* **EXERCISE**
Determine how many lines of this material contain "Sunday". Give only the number.

* **MATERIAL PROVIDED**

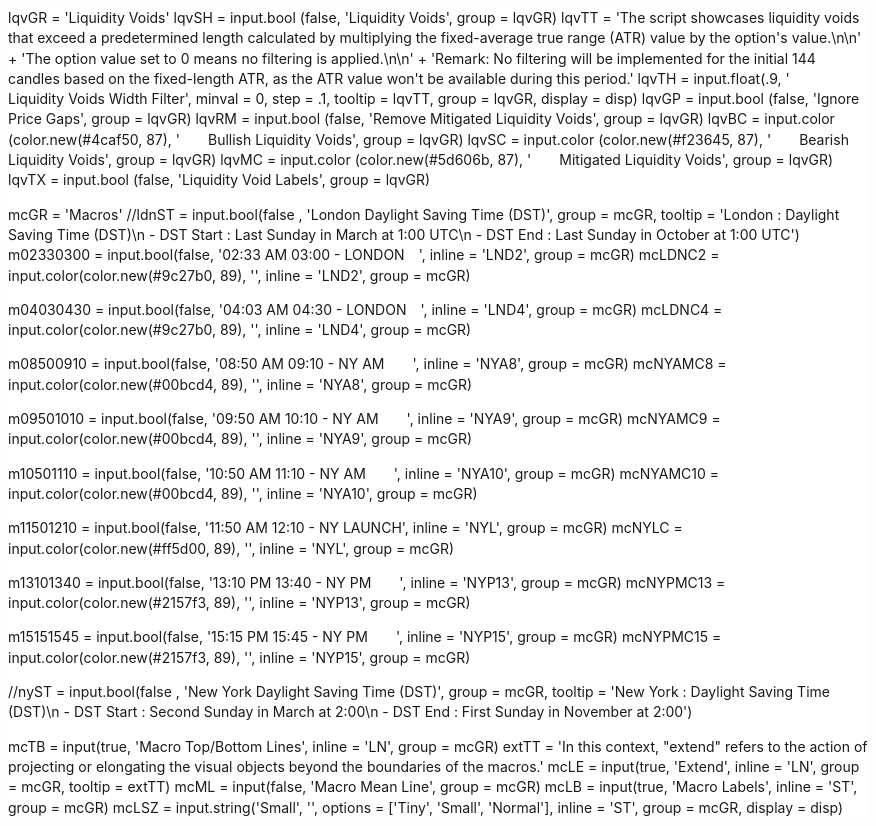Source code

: lqvGR = 'Liquidity Voids'
lqvSH = input.bool (false, 'Liquidity Voids', group = lqvGR)
lqvTT = 'The script showcases liquidity voids that exceed a predetermined length calculated by multiplying the fixed-average true range (ATR) value by the option\'s value.\n\n' + 
           'The option value set to 0 means no filtering is applied.\n\n' + 
           'Remark: No filtering will be implemented for the initial 144 candles based on the fixed-length ATR, as the ATR value won\'t be available during this period.'
lqvTH = input.float(.9, '  Liquidity Voids Width Filter', minval = 0, step = .1, tooltip = lqvTT, group = lqvGR, display = disp)
lqvGP = input.bool (false, 'Ignore Price Gaps', group = lqvGR)
lqvRM = input.bool (false, 'Remove Mitigated Liquidity Voids', group = lqvGR)
lqvBC = input.color (color.new(#4caf50, 87), '  Bullish Liquidity Voids', group = lqvGR)
lqvSC = input.color (color.new(#f23645, 87), '  Bearish Liquidity Voids', group = lqvGR)
lqvMC = input.color (color.new(#5d606b, 87), '  Mitigated Liquidity Voids', group = lqvGR)
lqvTX = input.bool (false, 'Liquidity Void Labels', group = lqvGR)

mcGR      = 'Macros'
//ldnST   = input.bool(false , 'London Daylight Saving Time (DST)', group = mcGR, tooltip = 'London : Daylight Saving Time (DST)\n - DST Start : Last Sunday in March at 1:00 UTC\n - DST End   : Last Sunday in October at 1:00 UTC')
m02330300 = input.bool(false, '02:33 AM 03:00 - LONDON ', inline = 'LND2', group = mcGR)
mcLDNC2   = input.color(color.new(#9c27b0, 89), '', inline = 'LND2', group = mcGR)

m04030430 = input.bool(false, '04:03 AM 04:30 - LONDON ', inline = 'LND4', group = mcGR)
mcLDNC4   = input.color(color.new(#9c27b0, 89), '', inline = 'LND4', group = mcGR)

m08500910 = input.bool(false, '08:50 AM 09:10 - NY AM  ', inline = 'NYA8', group = mcGR)
mcNYAMC8  = input.color(color.new(#00bcd4, 89), '', inline = 'NYA8', group = mcGR)

m09501010 = input.bool(false, '09:50 AM 10:10 - NY AM  ', inline = 'NYA9', group = mcGR)
mcNYAMC9  = input.color(color.new(#00bcd4, 89), '', inline = 'NYA9', group = mcGR)

m10501110 = input.bool(false, '10:50 AM 11:10 - NY AM  ', inline = 'NYA10', group = mcGR)
mcNYAMC10 = input.color(color.new(#00bcd4, 89), '', inline = 'NYA10', group = mcGR)

m11501210 = input.bool(false, '11:50 AM 12:10 - NY LAUNCH', inline = 'NYL', group = mcGR)
mcNYLC    = input.color(color.new(#ff5d00, 89), '', inline = 'NYL', group = mcGR)

m13101340 = input.bool(false, '13:10 PM 13:40 - NY PM  ', inline = 'NYP13', group = mcGR)
mcNYPMC13 = input.color(color.new(#2157f3, 89), '', inline = 'NYP13', group = mcGR)

m15151545 = input.bool(false, '15:15 PM 15:45 - NY PM  ', inline = 'NYP15', group = mcGR)
mcNYPMC15 = input.color(color.new(#2157f3, 89), '', inline = 'NYP15', group = mcGR)

//nyST      = input.bool(false , 'New York Daylight Saving Time (DST)', group = mcGR, tooltip = 'New York : Daylight Saving Time (DST)\n - DST Start : Second Sunday in March at 2:00\n - DST End   : First Sunday in November at 2:00')

mcTB   = input(true,   'Macro Top/Bottom Lines', inline = 'LN', group = mcGR)
extTT  = 'In this context, "extend" refers to the action of projecting or elongating the visual objects beyond the boundaries of the macros.'
mcLE   = input(true, 'Extend', inline = 'LN', group = mcGR, tooltip = extTT)
mcML   = input(false, 'Macro Mean Line',  group = mcGR)
mcLB   = input(true,  'Macro Labels', inline = 'ST', group = mcGR)
mcLSZ  = input.string('Small', '', options = ['Tiny', 'Small', 'Normal'], inline = 'ST', group = mcGR, display = disp)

* **TASK SOLUTION**
2